Gestring, in an interview, reiterated his denials of all the allegations made against him. In his view, he was the victim of veteran agency employees who were opposed to changes he wanted to make. “I was politically assassinated,” he said. In court filings, he has rejected the inspector general’s findings as the product of an investigation that was “steered” by Bianchi and Schiavone. Less than a week before he was fired, Gestring said, Green told him, “The governor’s office is supporting you.” He now believes, like Schiavone and Levine, that the Cuomo administration’s main concern was making the situation go away as quietly as possible. “I was falsely accused, tried, and convicted without the opportunity to defend myself,” Gestring told me in an e-mail. “Ironically, I survived the World Trade Center attacks but did not survive Albany Politics.” (Beth Garvey, Cuomo’s acting counsel, said, “Due to ongoing litigation, it would be inappropriate to comment on these matters at this time.”)

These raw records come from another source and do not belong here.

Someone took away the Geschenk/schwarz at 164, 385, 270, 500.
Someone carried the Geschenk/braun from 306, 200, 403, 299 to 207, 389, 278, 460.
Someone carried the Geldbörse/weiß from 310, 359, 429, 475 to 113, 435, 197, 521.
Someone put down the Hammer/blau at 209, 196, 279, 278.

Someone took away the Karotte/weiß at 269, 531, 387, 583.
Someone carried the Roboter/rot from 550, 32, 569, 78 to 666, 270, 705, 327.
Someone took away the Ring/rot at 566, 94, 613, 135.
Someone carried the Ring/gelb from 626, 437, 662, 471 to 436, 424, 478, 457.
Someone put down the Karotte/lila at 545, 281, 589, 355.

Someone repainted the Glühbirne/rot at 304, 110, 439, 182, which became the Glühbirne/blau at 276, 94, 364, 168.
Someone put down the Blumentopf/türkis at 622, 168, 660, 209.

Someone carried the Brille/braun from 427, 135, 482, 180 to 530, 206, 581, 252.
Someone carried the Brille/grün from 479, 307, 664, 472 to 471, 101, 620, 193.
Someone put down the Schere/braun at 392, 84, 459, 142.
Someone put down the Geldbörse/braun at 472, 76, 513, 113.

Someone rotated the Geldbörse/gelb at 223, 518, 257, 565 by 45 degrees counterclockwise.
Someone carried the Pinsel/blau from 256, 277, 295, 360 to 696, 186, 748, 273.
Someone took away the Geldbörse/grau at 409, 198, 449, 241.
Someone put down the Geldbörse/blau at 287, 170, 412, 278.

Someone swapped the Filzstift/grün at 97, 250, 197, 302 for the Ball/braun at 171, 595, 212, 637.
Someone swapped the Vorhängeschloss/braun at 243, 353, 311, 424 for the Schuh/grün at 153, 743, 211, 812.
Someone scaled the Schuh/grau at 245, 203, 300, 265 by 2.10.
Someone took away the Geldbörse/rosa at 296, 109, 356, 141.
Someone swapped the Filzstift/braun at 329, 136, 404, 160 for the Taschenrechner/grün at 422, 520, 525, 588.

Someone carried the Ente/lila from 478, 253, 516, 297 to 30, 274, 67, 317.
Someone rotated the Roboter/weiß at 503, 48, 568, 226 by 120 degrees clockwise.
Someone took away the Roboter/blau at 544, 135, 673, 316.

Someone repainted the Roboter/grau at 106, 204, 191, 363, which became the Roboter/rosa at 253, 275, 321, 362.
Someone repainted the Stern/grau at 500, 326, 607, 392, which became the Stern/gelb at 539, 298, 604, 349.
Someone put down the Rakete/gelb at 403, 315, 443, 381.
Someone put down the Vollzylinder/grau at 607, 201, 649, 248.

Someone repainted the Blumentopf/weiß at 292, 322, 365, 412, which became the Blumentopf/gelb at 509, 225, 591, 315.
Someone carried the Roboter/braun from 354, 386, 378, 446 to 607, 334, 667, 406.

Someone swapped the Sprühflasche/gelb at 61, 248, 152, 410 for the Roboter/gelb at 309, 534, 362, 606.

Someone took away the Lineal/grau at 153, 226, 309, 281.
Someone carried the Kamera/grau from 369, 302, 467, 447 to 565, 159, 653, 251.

The future of Albany politics now rests, potentially, on the outcome of two official investigations into allegations of sexual harassment and workplace misconduct recently made against Cuomo. In early March, the governor formally asked the state attorney general, Letitia James, to oversee an investigation into the harassment claims. The following week, as calls for Cuomo to be impeached were getting louder, Assembly Speaker Carl Heastie declared that his chamber’s judiciary committee would conduct its own probe as a first step toward impeachment proceedings. Cuomo—who has dismissed calls for him to resign as “anti-democratic”—has insisted that these investigations are what’s necessary to establish “due process.” The governor’s opponents argue that Cuomo is simply buying himself more time and hoping the investigations drag on long enough that the public’s anger fades and his would-be impeachers lose their resolve.
Meanwhile, concerns have already been raised about Cuomo’s treatment of his accusers. In December, when Boylan first came forward, Cuomo’s office released internal documents to the press in an attempt to discredit her. More recently, as more than a half dozen other women were coming forward with allegations against Cuomo, a senior aide to the governor told the Times Union, “We have our own inquiries ongoing.” The newspaper has reported that, after an aide who still works in the administration accused the governor of groping her in the executive mansion, the matter was referred to G.O.E.R. At a recent press conference, Cuomo was asked what steps his office was taking to protect the aide, as well as a second woman who has accused him of misconduct who still works in his administration. “There are rules and conditions about how people who make complaints are handled,” Cuomo said. “And we’re following those.”